» Directions
[1] List the surnames of all the authors named in the citation within the reflection on teacher feedback.
[2] Answer these questions about the reflection on teacher feedback:
(a) What name is signed at the end of the feedback?
(b) According to the quoted passage, what kind of relationships between adults and children are important in promoting learning?
(c) What year and page number are given for that quotation?

— start of Article —

Meera is loving, caring and very kind to all the children

 

 

THANKS,

Daksha.

The above artefact of feedbacks reveals how imperative it is for teachers to have positive relationships and interactions with their learners and how they impact their learning. I have chosen these feedbacks as my artefacts since they clearly support my philosophy of caring, respectful and responsive relationships that are authentic within the learning community. “Warm, supportive relationships between adults and children are important in promoting learning” (Arthur, Beecher, Dockett, Farmer, & Death, 2005, p. 270). It is evident that I was able to support my learners cognitively and emotionally in different contexts by understanding them and their perspectives. By providing them various opportunities I believe I was able to build up the children’s self-esteem, their intellectual and social competencies.

— end of Article —
— start of Recorded data —

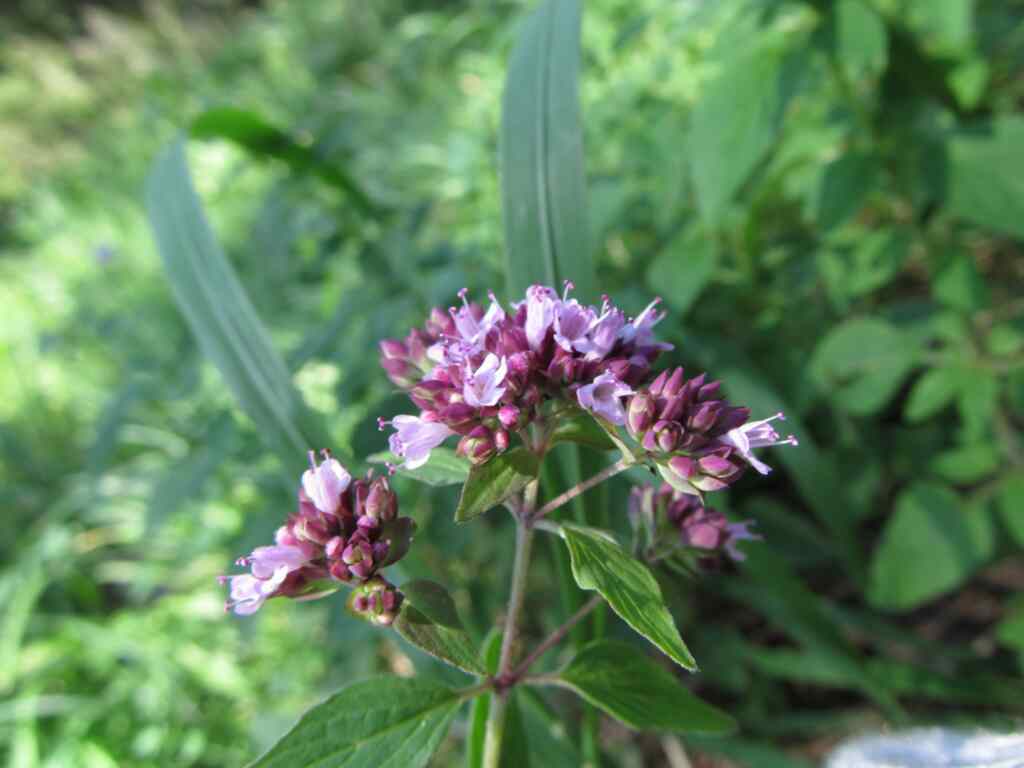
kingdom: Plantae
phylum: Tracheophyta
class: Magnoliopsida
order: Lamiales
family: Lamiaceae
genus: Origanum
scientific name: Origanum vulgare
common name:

— end of Recorded data —
— start of Recorded data —

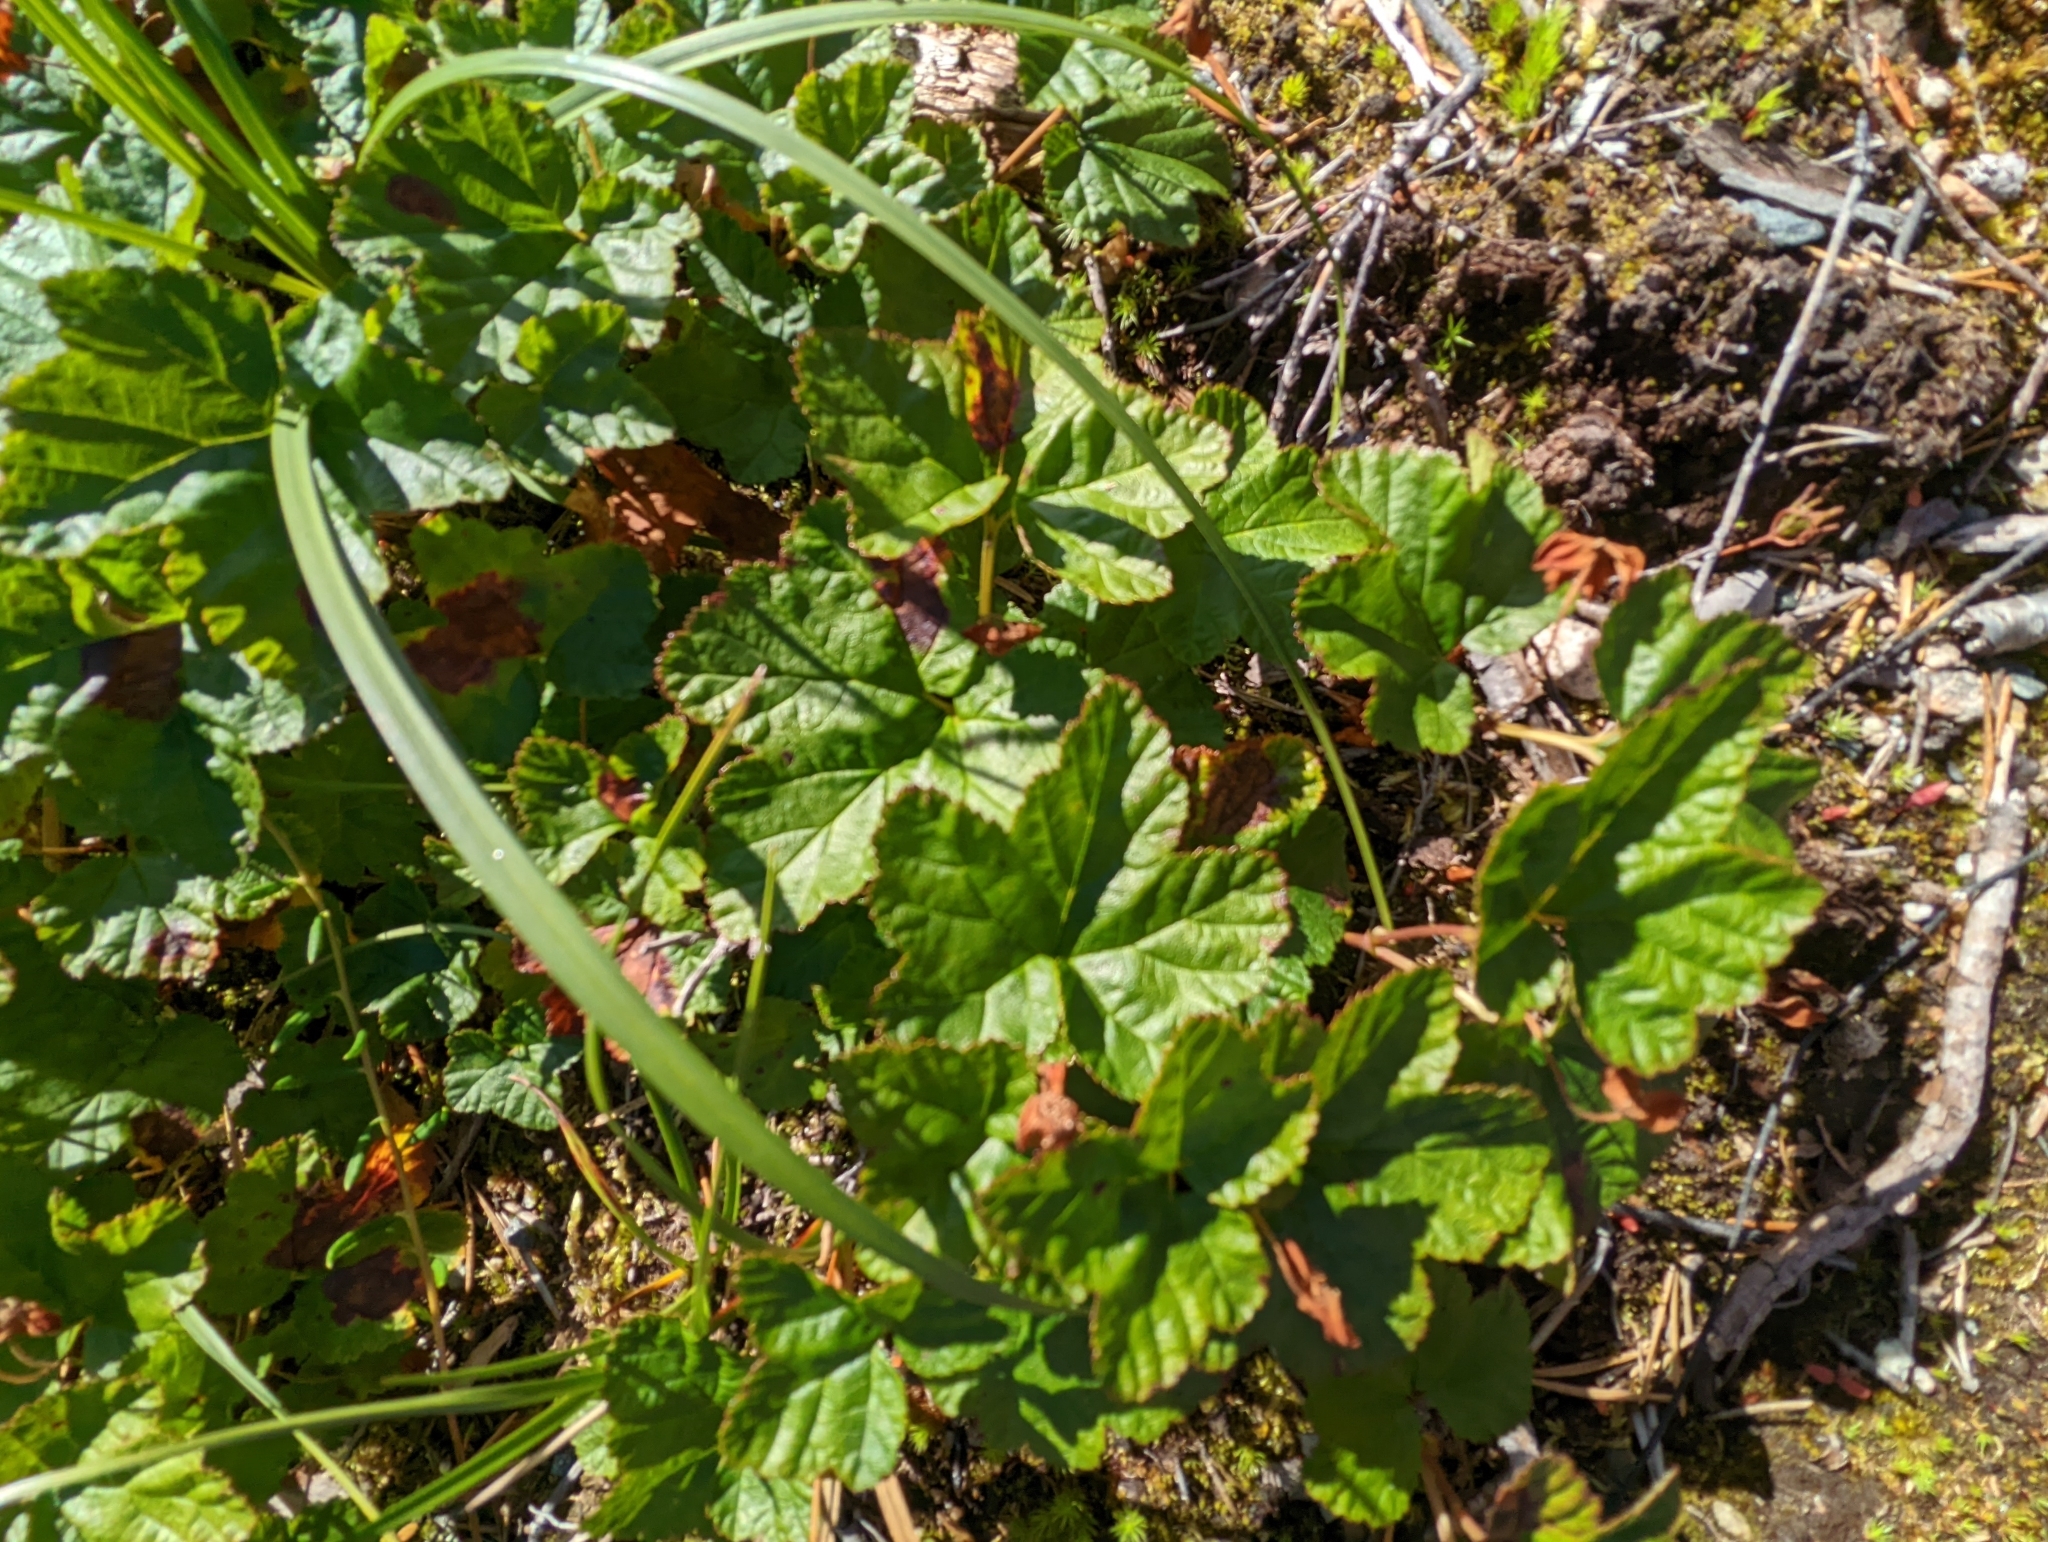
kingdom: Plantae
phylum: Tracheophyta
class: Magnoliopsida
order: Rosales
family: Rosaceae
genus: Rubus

— end of Recorded data —

» Solution list
[1] Arthur, Beecher, Dockett, Farmer, Death

[2]
(a) Daksha
(b) Warm, supportive relationships
(c) 2005, page 270